The main floor features the Roen Saloon from the turn of the century, the Dorsey Parlor, items from the ghost town of Norway Town, and many displays depicting Empire's past. The lower level features a blacksmith's shop, wood working shop, railroad and shipping displays, the Empire Lumber Company display, a covered wagon,buggies and sleighs.
Nestled in the woods behind the main building, you'll find a unique one-room schoolhouse with such features as a water pump, an outhouse and wood burning stove.
The blacksmith shop features many original items from two former shops in Empire. Blacksmith "Henry Verno" will tell you all about it as he slaves away in this wonderful turn of the century shop.
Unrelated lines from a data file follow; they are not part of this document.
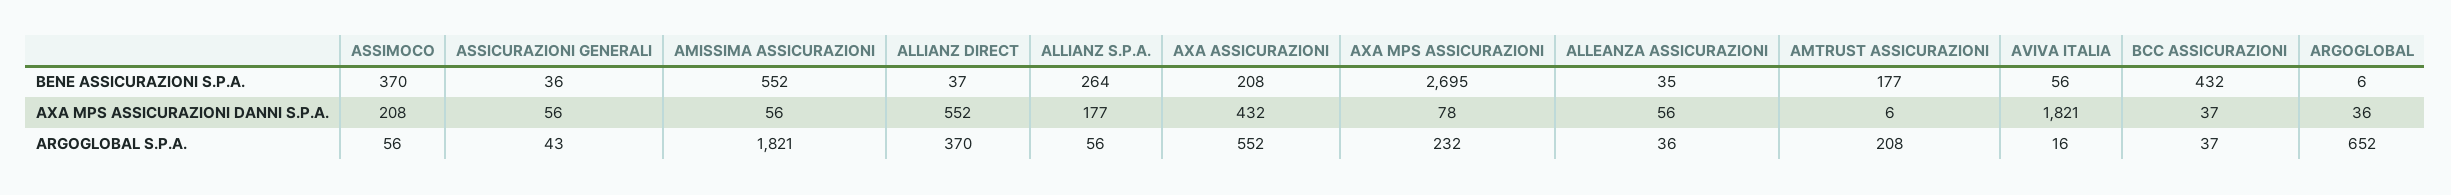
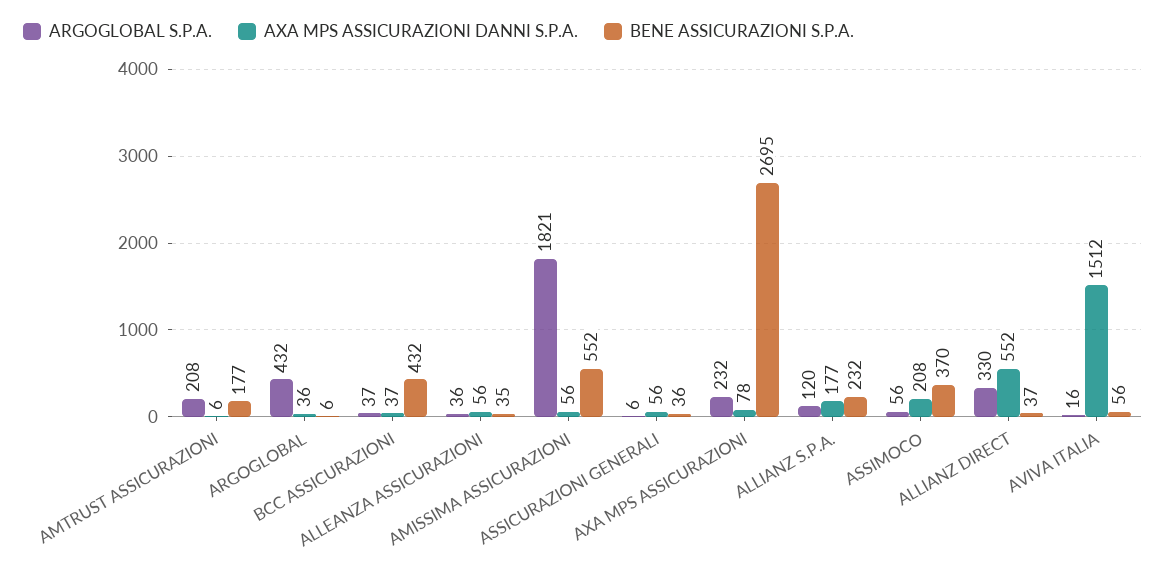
  {
    "BENE ASSICURAZIONI S.P.A.": {
      "ASSIMOCO": 370,
      "ASSICURAZIONI GENERALI": 36,
      "AMISSIMA ASSICURAZIONI": 552,
      "ALLIANZ DIRECT": 37,
-     "ALLIANZ S.P.A.": 264,
+     "ALLIANZ S.P.A.": 232,
-     "AXA ASSICURAZIONI": 208,
      "AXA MPS ASSICURAZIONI": 2695,
      "ALLEANZA ASSICURAZIONI": 35,
      "AMTRUST ASSICURAZIONI": 177,
      "AVIVA ITALIA": 56,
      "BCC ASSICURAZIONI": 432,
      "ARGOGLOBAL": 6
    },
    "AXA MPS ASSICURAZIONI DANNI S.P.A.": {
      "ASSIMOCO": 208,
      "ASSICURAZIONI GENERALI": 56,
      "AMISSIMA ASSICURAZIONI": 56,
      "ALLIANZ DIRECT": 552,
      "ALLIANZ S.P.A.": 177,
-     "AXA ASSICURAZIONI": 432,
      "AXA MPS ASSICURAZIONI": 78,
      "ALLEANZA ASSICURAZIONI": 56,
      "AMTRUST ASSICURAZIONI": 6,
-     "AVIVA ITALIA": 1821,
+     "AVIVA ITALIA": 1512,
      "BCC ASSICURAZIONI": 37,
      "ARGOGLOBAL": 36
    },
    "ARGOGLOBAL S.P.A.": {
      "ASSIMOCO": 56,
-     "ASSICURAZIONI GENERALI": 43,
+     "ASSICURAZIONI GENERALI": 6,
      "AMISSIMA ASSICURAZIONI": 1821,
-     "ALLIANZ DIRECT": 370,
+     "ALLIANZ DIRECT": 330,
-     "ALLIANZ S.P.A.": 56,
+     "ALLIANZ S.P.A.": 120,
-     "AXA ASSICURAZIONI": 552,
      "AXA MPS ASSICURAZIONI": 232,
      "ALLEANZA ASSICURAZIONI": 36,
      "AMTRUST ASSICURAZIONI": 208,
      "AVIVA ITALIA": 16,
      "BCC ASSICURAZIONI": 37,
-     "ARGOGLOBAL": 652
+     "ARGOGLOBAL": 432
    }
  }

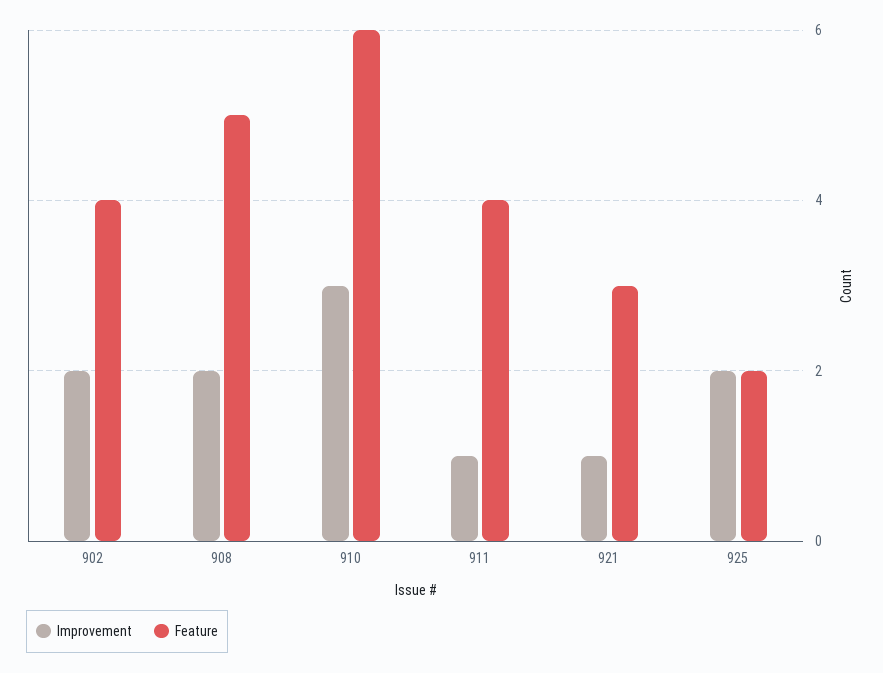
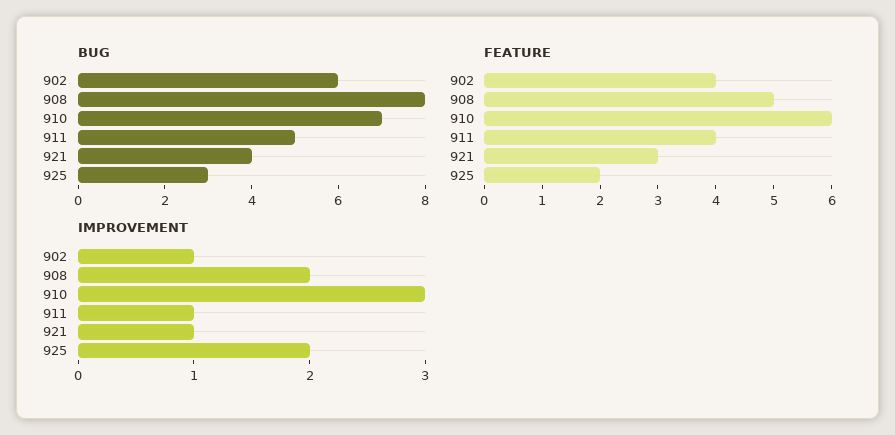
  {
    "Improvement": {
-     "902": 2,
+     "902": 1,
      "908": 2,
      "910": 3,
      "911": 1,
      "921": 1,
      "925": 2
    },
    "Feature": {
      "902": 4,
      "908": 5,
      "910": 6,
      "911": 4,
      "921": 3,
      "925": 2
-   }
+   },
+   "BUG": {
+     "902": 6,
+     "908": 8,
+     "910": 7,
+     "911": 5,
+     "921": 4,
+     "925": 3
+   }
  }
Behind the school house, you'll find the Billy Beeman Barn with it's horse-drawn equipment, including a stagecoach, a hearse, buckboard, sleigh and much more.
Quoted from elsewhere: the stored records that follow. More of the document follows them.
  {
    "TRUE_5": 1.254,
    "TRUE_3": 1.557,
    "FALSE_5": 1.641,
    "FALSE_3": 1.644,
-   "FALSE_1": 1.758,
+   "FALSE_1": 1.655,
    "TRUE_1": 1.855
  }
Formerly situated on "downtown" Empire's Front Street, this building features a room with hand-pulled fire equipment used in the Village from 1898 'til 1949. The Diane E. Fischer Center is housed here.
This local Empire saloon operated between 1895 and 1924 and has been completely refurbished. It includes a wonderful 18 foot long cherry wood bar, all the fixtures, Mira music box, Edison phonograph, player piano many other the features of a turn of the century saloon.